## Problem requirements
Repeat the records in full and exactly, omitting pictures.

## Data for analysis

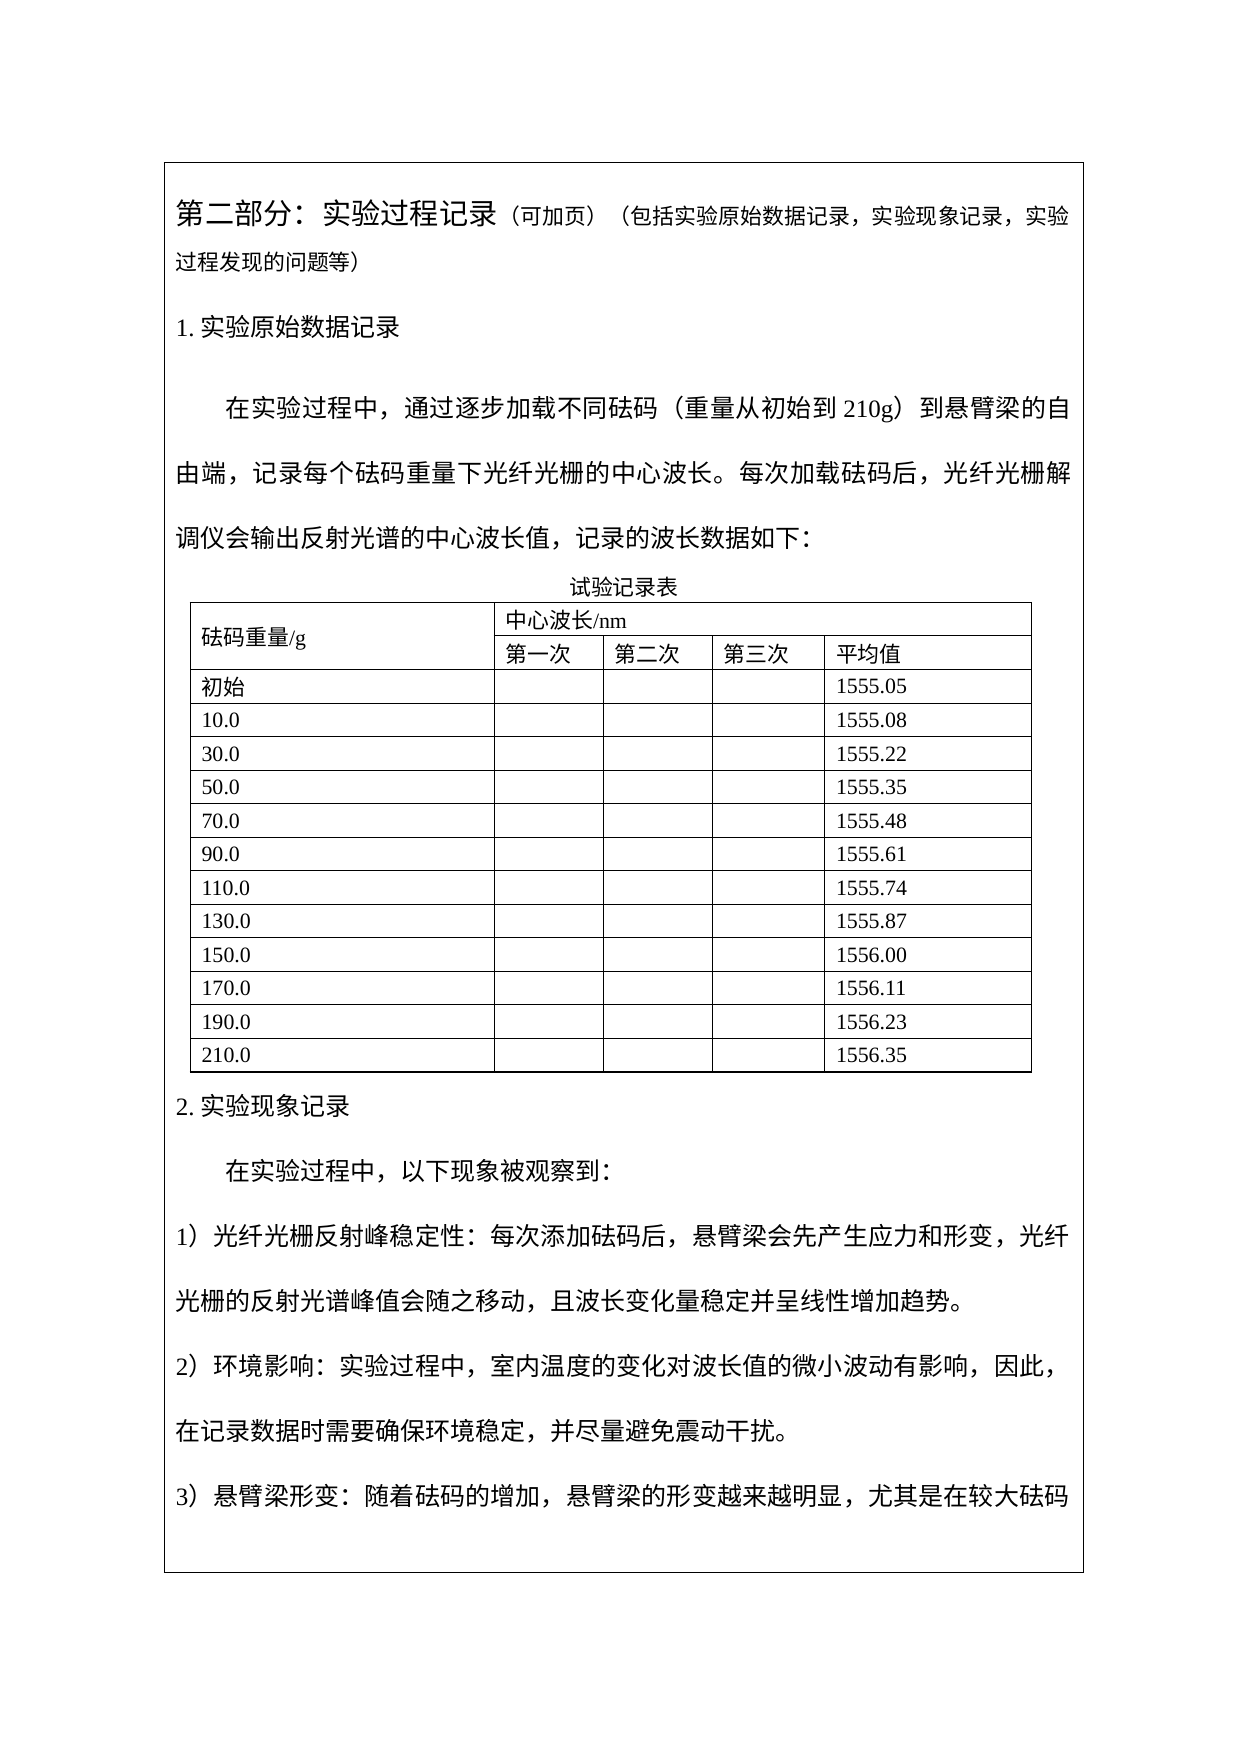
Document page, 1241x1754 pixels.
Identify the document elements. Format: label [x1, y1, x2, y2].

table_cell [165, 163, 1083, 1572]
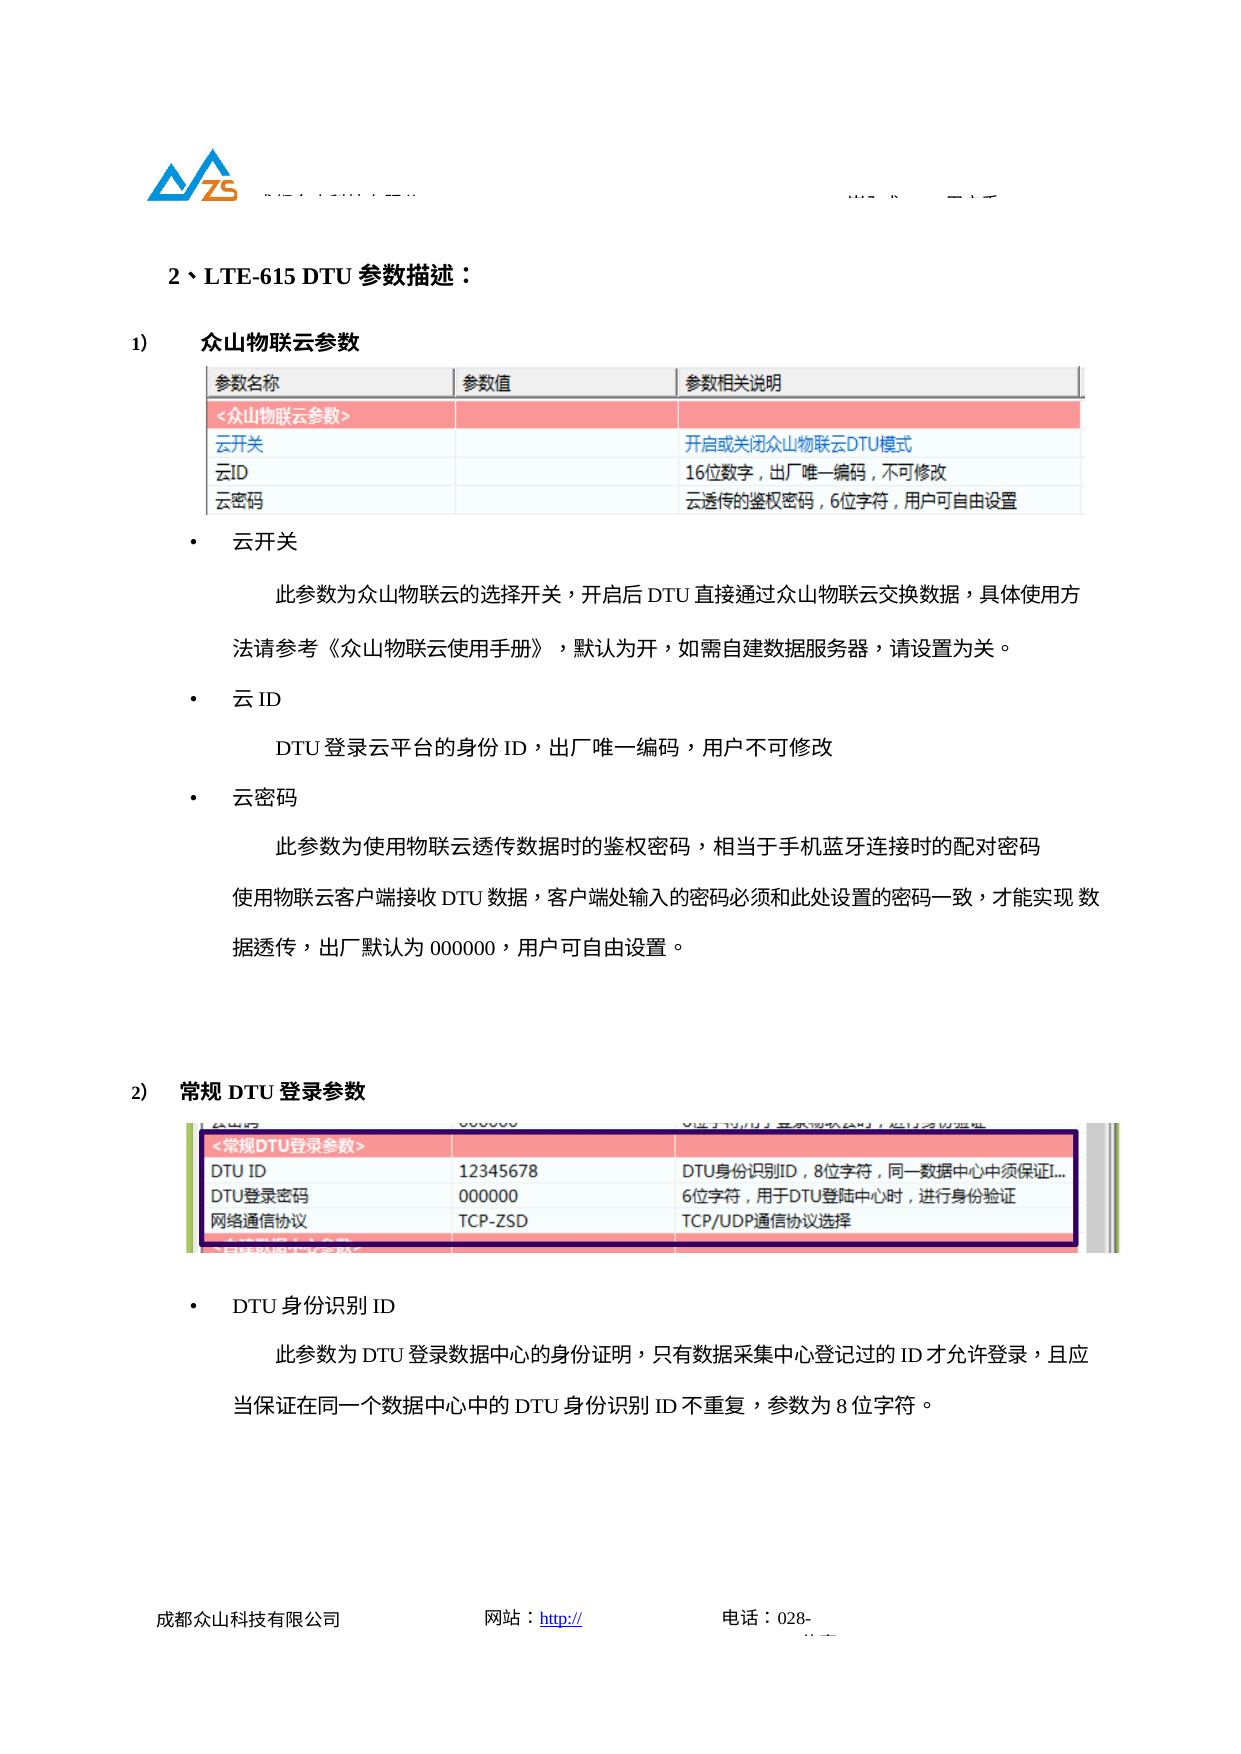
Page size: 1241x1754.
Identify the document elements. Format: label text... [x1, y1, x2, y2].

## Written response
Document page, 1241x1754 pixels.
Identify the document elements. Format: label [x1, y1, x2, y2].

table_cell [165, 163, 1083, 1572]
Page size: 1241x1754.
Identify the document elements. Format: label text... [x1, y1, x2, y2].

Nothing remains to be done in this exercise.